ENUNCIADOS DAS TAREFAS »
A) Segundo o texto sobre inadimplência, quantos inadimplentes foram entrevistados na pesquisa da Serasa?
B) Extraia do texto sobre inadimplência, sem qualquer alteração, o trecho que vai de "Já estudo da" até "desistiram de pagar.".

De acordo com a projeção elaborada pelo Instituto Brasileiro de Executivos de Varejo & Mercado de Consumo (Ibevar) com a FIA Business School, a taxa de inadimplência (recursos livres) deve ficar entre 5,44% e 6,19%, com média estimada de 5,82% para janeiro de 2024, o que implica uma redução de 0,09 p.p. em relação ao valor real de outubro de 2023 (último valor divulgado) e um aumento de 0,05 p.p. em relação ao valor estimado para dezembro de 2023.
Para Claudio Felisoni de Angelo, presidente do Ibevar e professor da FIA Business School, “considerando o aumento de atrasos (recursos livres) observado, é razoável esperar uma taxa de inadimplência entre 5,82% e 6,19% para o mês de janeiro de 2024”.
Já estudo da Serasa, em parceria com o Instituto Opinion Box, aponta que divorciados demoram mais tempo para quitar dívidas e solteiros são os que mais devem.
Entre os endividados desse grupo, 49% devem há mais de dois anos – 3% a mais que a média de 46% identificada pela pesquisa – e 36% têm contas atrasadas entre seis meses e dois anos. Já 37% têm certeza de que irão pagar as dívidas, outros 34% acreditam que vão conseguir quitar e, por fim, 6% já desistiram de pagar.
A pesquisa também apontou que 44% dos devedores são solteiros, 42% casados, 12% divorciados e 2% viúvos. Ao todo, foram entrevistados 11.541 inadimplentes cadastrados na base de dados da Serasa em outubro deste ano, sendo 52% homens e 48% mulheres.
Na classificação por faixa etária, 28% dos endividados têm entre 31 a 40 anos; 24% entre 41 e 49 anos; 21%, de 50 a 60; 13%, de 25 a 30; 7%, de 18 a 24; e também 7%, 61 anos ou mais.
Desemprego (23%), redução de renda (20%) e falta de controle ou desorganização financeira (12%) são apontados como os principais motivos para o endividamento.

LISTAGEM »

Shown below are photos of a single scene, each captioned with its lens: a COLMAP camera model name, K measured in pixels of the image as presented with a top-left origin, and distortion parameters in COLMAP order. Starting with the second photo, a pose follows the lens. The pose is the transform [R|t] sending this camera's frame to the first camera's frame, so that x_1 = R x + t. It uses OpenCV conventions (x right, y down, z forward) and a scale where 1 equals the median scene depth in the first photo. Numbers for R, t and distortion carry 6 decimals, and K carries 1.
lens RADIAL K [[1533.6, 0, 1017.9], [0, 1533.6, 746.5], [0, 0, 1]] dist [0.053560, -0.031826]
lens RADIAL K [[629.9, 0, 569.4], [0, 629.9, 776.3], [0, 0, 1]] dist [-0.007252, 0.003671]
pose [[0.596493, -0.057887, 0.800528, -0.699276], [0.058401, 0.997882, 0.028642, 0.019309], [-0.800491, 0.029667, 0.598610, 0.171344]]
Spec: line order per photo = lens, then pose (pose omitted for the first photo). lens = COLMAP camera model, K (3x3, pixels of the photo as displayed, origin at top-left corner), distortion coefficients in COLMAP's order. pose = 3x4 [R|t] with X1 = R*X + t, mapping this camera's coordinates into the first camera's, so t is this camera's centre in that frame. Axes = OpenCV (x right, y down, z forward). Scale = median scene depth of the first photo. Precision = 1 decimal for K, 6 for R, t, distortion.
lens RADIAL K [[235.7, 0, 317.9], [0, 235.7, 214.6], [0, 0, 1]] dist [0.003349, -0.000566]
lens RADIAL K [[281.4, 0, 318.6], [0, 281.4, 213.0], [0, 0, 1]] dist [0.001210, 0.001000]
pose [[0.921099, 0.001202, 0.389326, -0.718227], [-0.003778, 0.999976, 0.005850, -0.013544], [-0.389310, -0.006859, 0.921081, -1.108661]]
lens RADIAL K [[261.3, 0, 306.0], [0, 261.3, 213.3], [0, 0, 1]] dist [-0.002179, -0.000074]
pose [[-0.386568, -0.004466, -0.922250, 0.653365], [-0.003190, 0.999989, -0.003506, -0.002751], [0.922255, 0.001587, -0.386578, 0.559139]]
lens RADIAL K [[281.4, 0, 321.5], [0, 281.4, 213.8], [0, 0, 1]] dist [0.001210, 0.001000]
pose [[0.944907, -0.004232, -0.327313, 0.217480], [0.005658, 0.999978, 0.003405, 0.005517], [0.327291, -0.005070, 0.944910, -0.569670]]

RESPOSTAS DO EXERCÍCIO »
A) Foram entrevistados 11.541 inadimplentes cadastrados na base de dados da Serasa.

B)
Já estudo da Serasa, em parceria com o Instituto Opinion Box, aponta que divorciados demoram mais tempo para quitar dívidas e solteiros são os que mais devem.
Entre os endividados desse grupo, 49% devem há mais de dois anos – 3% a mais que a média de 46% identificada pela pesquisa – e 36% têm contas atrasadas entre seis meses e dois anos. Já 37% têm certeza de que irão pagar as dívidas, outros 34% acreditam que vão conseguir quitar e, por fim, 6% já desistiram de pagar.